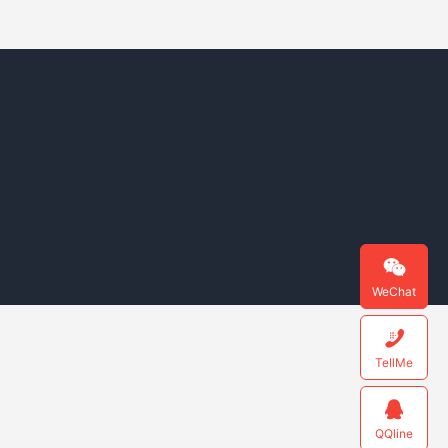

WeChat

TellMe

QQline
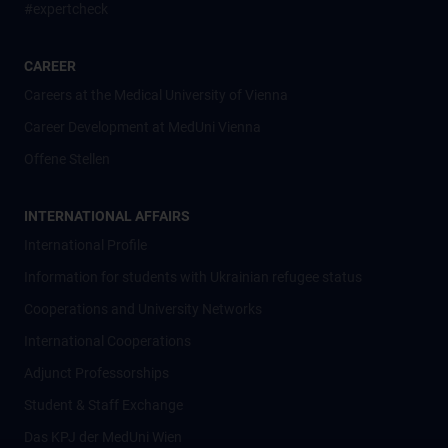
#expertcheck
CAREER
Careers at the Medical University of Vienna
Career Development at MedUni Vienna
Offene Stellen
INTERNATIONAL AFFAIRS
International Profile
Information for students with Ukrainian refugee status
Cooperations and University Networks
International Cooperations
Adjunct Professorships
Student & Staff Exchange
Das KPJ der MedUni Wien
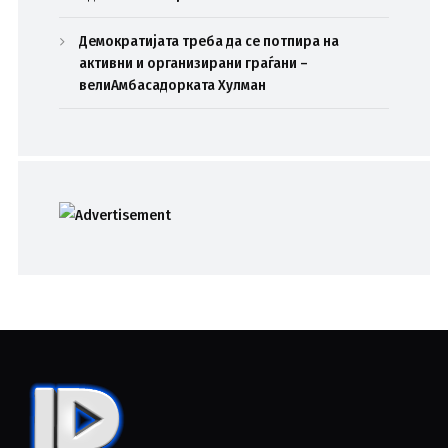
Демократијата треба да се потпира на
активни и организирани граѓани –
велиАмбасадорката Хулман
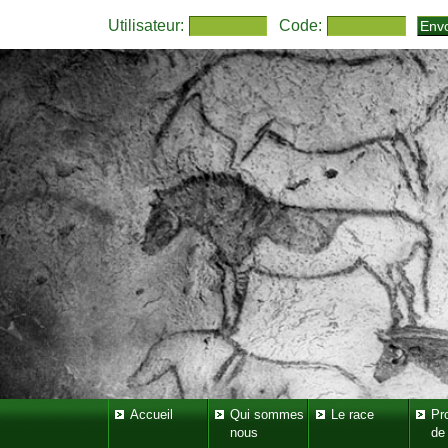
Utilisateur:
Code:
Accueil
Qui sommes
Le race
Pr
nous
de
-------
DESCRIPTION OF THE TASK = Extract the text read from all four items above, copying every line verbatim, and leave the pictures out of your answer.

FINISHED EXERCISE =

WeChat

TellMe

QQline
#expertcheck
CAREER
Careers at the Medical University of Vienna
Career Development at MedUni Vienna
Offene Stellen
INTERNATIONAL AFFAIRS
International Profile
Information for students with Ukrainian refugee status
Cooperations and University Networks
International Cooperations
Adjunct Professorships
Student & Staff Exchange
Das KPJ der MedUni Wien
Демократијата треба да се потпира на
активни и организирани граѓани –
велиАмбасадорката Хулман
Utilisateur:
Code:
Accueil
Qui sommes
Le race
Pr
nous
de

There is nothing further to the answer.